REQUIREMENT 1 >>
Reproduce the part of the small claims court text that opens with the words containing "The new trial" and closes with "of an attorney.".
REQUIREMENT 2 >>
According to the small claims court text, within how many days of the judgment must the application for a new trial be filed?
REQUIREMENT 3 >>
Pick up the small claims court text after its final sentence and carry it on.

After Small Claims Court
Getting Your Money and Appeals

Getting Your Money

If you win the case, you are responsible for collecting the judgment. Court clerks and staff are not permitted to collect it for you.

Appeals

Both parties have the right to appeal the judge's decision and have a new trial before a new judge or before a jury. You must pay another fee and file either Form CV50NRP: Application for Trial De Novo Excluding Rent and Possession Cases or Form CV50RP: Application for Trial De Novo for Rent and Possession Cases Only within 10 days of the judgment. The fee is likely to be significantly greater than the small claims court fee. The clerk can assist you with this process.

The new trial will be heard in the circuit division. Because the rules of the circuit division are more complicated and the judge and the clerk are not permitted to help you, it is advisable to seek the assistance of an attorney.

Even if the losing party appeals the case, the winning party can still try to collect the money. To prevent this while the case is being appealed, the losing party may post a bond with the court. Posting a bond is not necessary in order to appeal the decision. The clerk can assist you with this process.

Records of spatial reasoning questions:
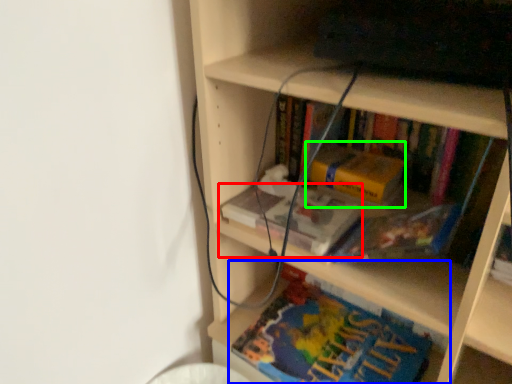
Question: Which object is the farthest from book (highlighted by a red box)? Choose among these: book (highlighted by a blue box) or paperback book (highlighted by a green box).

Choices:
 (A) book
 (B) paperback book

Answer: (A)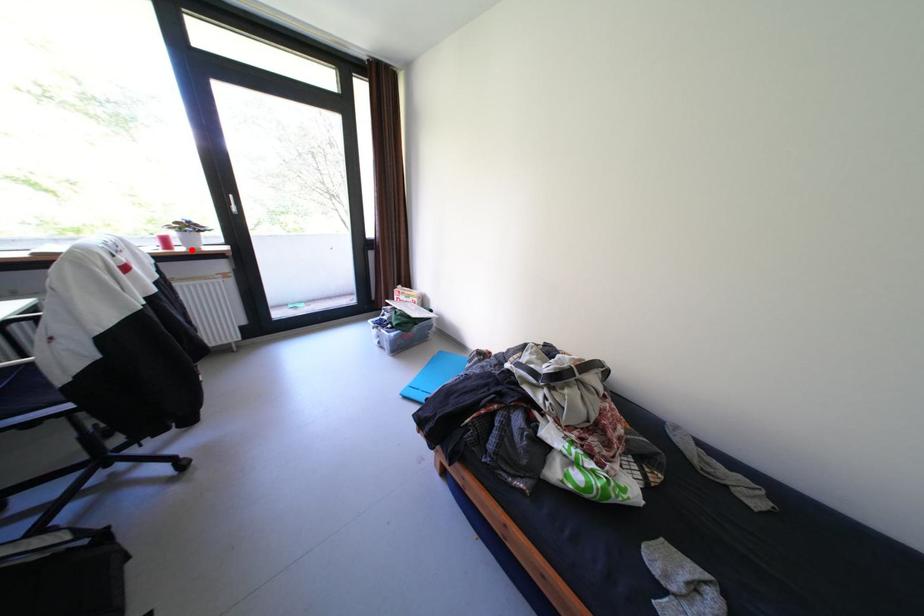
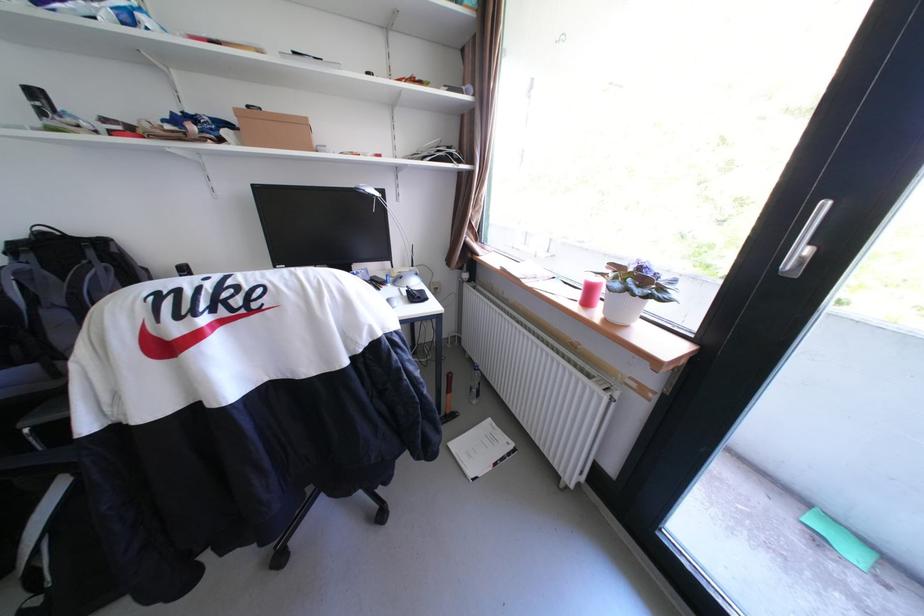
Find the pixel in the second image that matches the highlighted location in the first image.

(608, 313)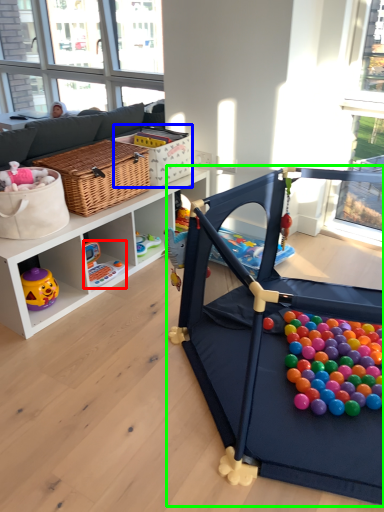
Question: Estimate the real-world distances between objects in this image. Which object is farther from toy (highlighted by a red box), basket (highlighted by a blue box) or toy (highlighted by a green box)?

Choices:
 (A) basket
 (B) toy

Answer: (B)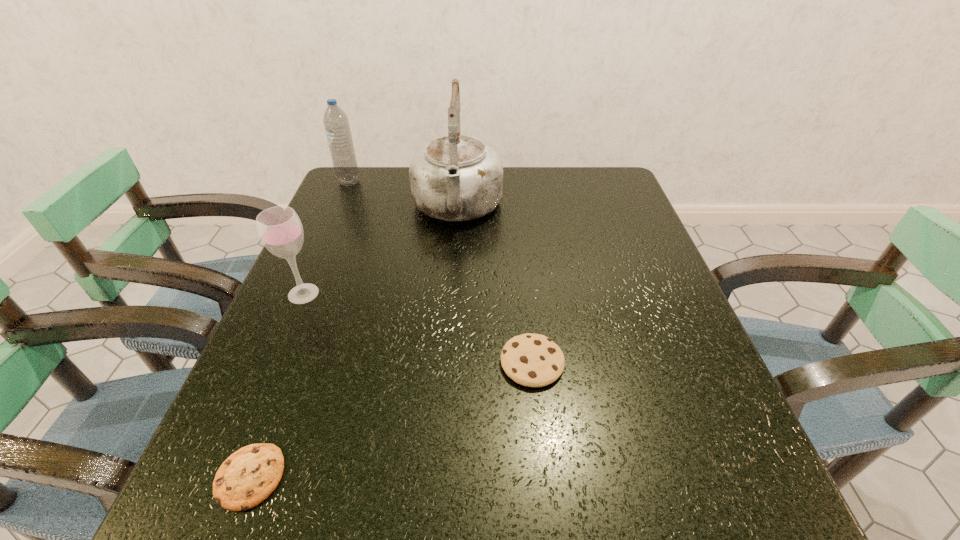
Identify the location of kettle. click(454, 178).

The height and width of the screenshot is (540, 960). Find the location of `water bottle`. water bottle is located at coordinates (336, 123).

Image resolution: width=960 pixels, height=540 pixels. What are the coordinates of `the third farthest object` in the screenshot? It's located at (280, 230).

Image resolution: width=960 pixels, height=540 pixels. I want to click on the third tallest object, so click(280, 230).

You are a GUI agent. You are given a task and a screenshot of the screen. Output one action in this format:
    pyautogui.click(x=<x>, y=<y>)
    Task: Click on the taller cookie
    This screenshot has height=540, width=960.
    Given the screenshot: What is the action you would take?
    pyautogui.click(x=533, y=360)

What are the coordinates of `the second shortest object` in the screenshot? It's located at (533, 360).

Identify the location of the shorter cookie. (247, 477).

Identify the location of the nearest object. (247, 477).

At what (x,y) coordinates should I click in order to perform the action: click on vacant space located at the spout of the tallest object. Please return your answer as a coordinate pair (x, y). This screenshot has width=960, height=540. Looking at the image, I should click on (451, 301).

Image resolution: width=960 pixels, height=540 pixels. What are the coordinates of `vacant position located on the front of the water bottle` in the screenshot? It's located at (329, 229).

---

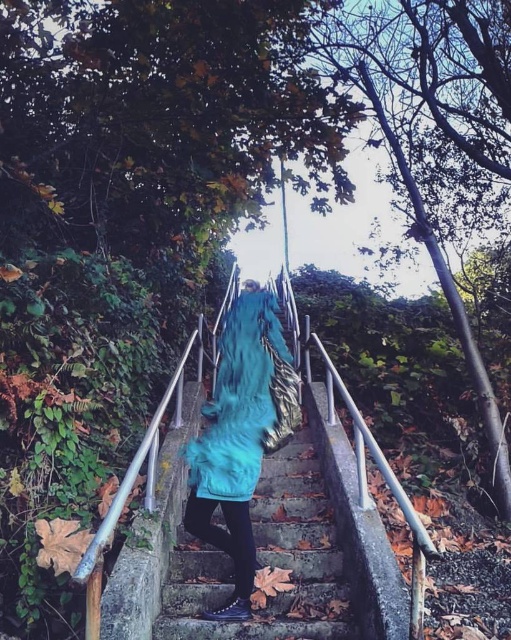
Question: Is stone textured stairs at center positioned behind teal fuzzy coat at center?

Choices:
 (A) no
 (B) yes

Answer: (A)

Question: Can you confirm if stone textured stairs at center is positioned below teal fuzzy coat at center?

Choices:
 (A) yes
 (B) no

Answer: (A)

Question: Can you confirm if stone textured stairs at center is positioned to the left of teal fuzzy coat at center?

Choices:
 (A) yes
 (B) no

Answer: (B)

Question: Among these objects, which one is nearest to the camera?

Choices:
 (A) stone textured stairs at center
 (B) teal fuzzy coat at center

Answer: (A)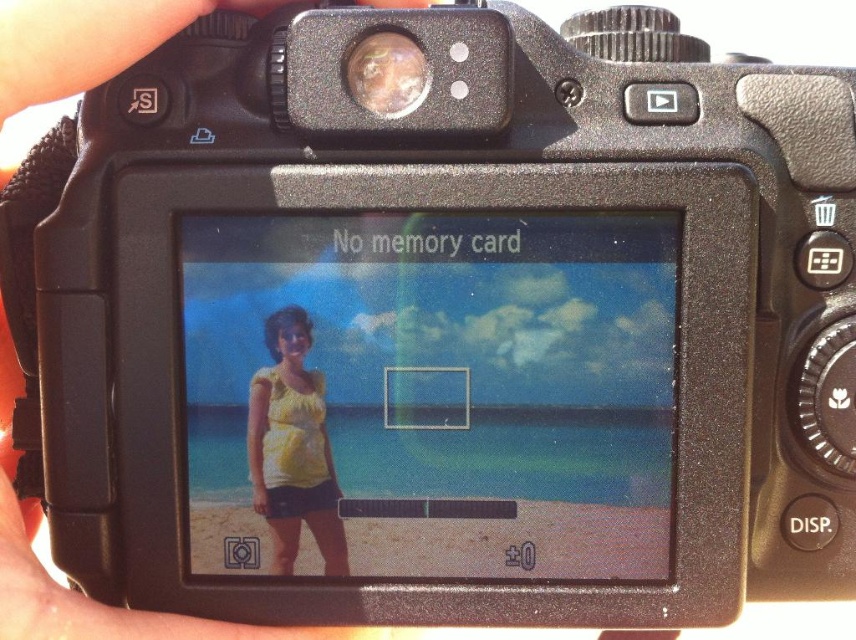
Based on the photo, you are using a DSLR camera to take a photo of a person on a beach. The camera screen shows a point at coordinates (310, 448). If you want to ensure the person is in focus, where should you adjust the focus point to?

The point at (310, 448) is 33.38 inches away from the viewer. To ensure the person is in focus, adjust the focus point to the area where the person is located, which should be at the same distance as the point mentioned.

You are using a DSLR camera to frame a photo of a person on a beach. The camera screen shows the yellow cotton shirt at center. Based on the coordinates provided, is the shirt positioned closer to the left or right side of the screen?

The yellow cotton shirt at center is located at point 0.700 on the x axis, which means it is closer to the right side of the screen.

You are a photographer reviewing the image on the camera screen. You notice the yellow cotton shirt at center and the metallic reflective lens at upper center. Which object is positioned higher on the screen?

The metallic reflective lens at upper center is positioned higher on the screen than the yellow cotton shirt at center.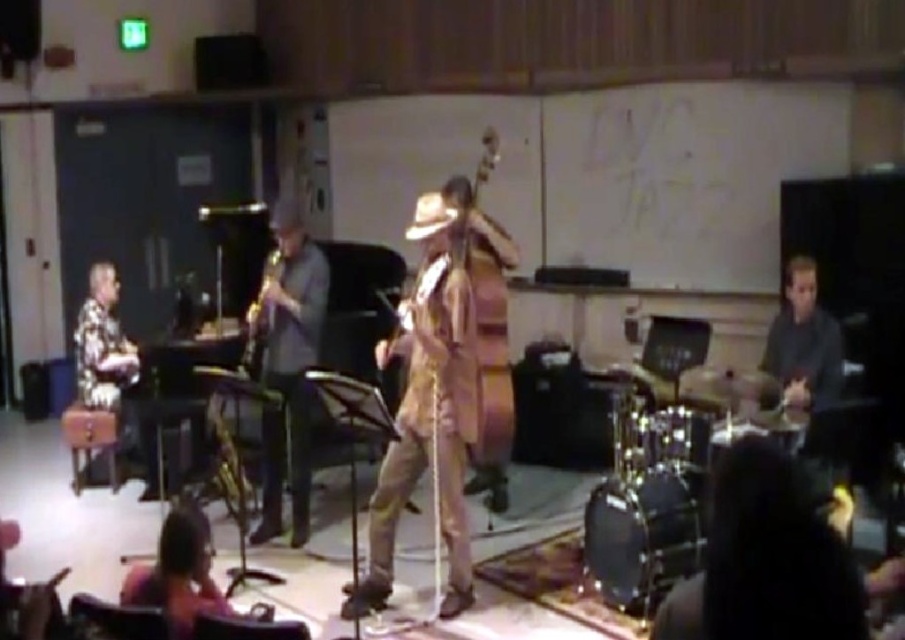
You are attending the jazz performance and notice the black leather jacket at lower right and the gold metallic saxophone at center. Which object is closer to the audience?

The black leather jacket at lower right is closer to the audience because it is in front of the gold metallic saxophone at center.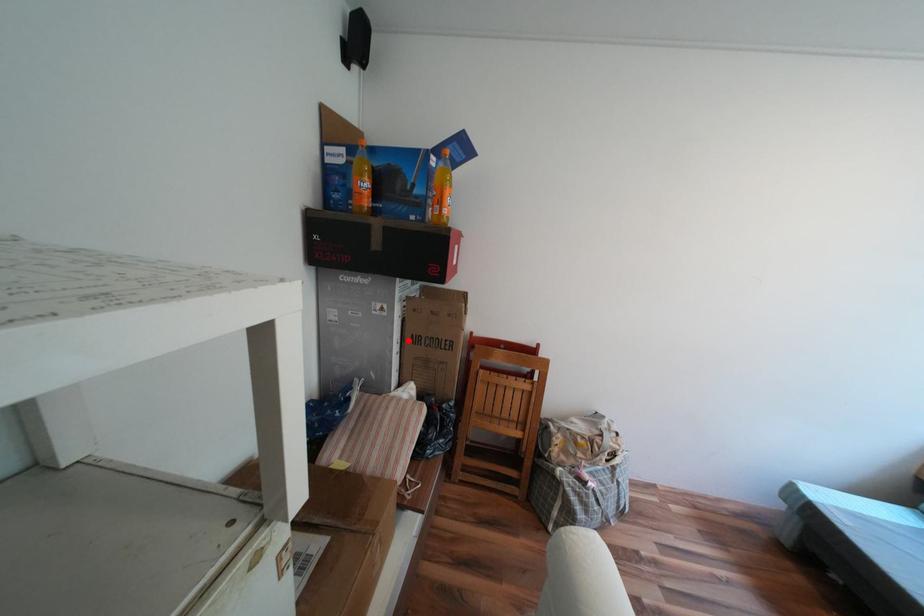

RIGHT ANSWER 1 >>
The new trial will be heard in the circuit division. Because the rules of the circuit division are more complicated and the judge and the clerk are not permitted to help you, it is advisable to seek the assistance of an attorney.

RIGHT ANSWER 2 >>
Within 10 days of the judgment.

RIGHT ANSWER 3 >>
Collecting On Your Claim

After the judge has decided in your favor, and you have waited 10 days from the date the judge decided the case (losing party may not file an appeal after 10 days), you may start trying to collect your money, if the losing party has not filed an appeal and posted a bond. Remember, you are solely responsible for collecting your money. The judge and the clerk will not do it for you. There are several ways to collect your money.

Losing Party Voluntarily Pays

Whether the losing party agrees to pay you in a lump sum or in installments over a period of time, an agreement between you and the losing party is the best and most efficient way to collect your money. You should attempt to arrange such an agreement, because collection procedures through the court cost money and will probably take longer. However, if you cannot agree on a method of payment or the losing party stops paying as originally agreed, you may start collection proceedings through the court on forms provided by the clerk or online. The clerk can assist you with this process.

Garnishment

  • Garnishing Wages
  • Garnishing a Bank Account
  • Executing Your Garnishment Action (Wages or Bank Account)

Garnishment is the most frequently used legal procedure to collect money in a small claims case. Under this procedure, an employer or other person holding money belonging to the losing party pays to the court the money owed to the winning party. The employer or other person is called the garnishee. The court then pays the winning party.

To collect money this way, you must request the court to issue a garnishment and pay a fee. Ask the clerk for assistance. You may file as many garnishment actions as you need in order to collect the entire judgment amount. Be aware that the losing party, a judgment debtor, has the right to certain legal exemptions from garnishment that may limit your ability to collect the debtor's money.

In order to garnish, you must first locate some cash assets of the losing party in the State of Missouri. These are most easily found in the form of paychecks (wages) or bank accounts.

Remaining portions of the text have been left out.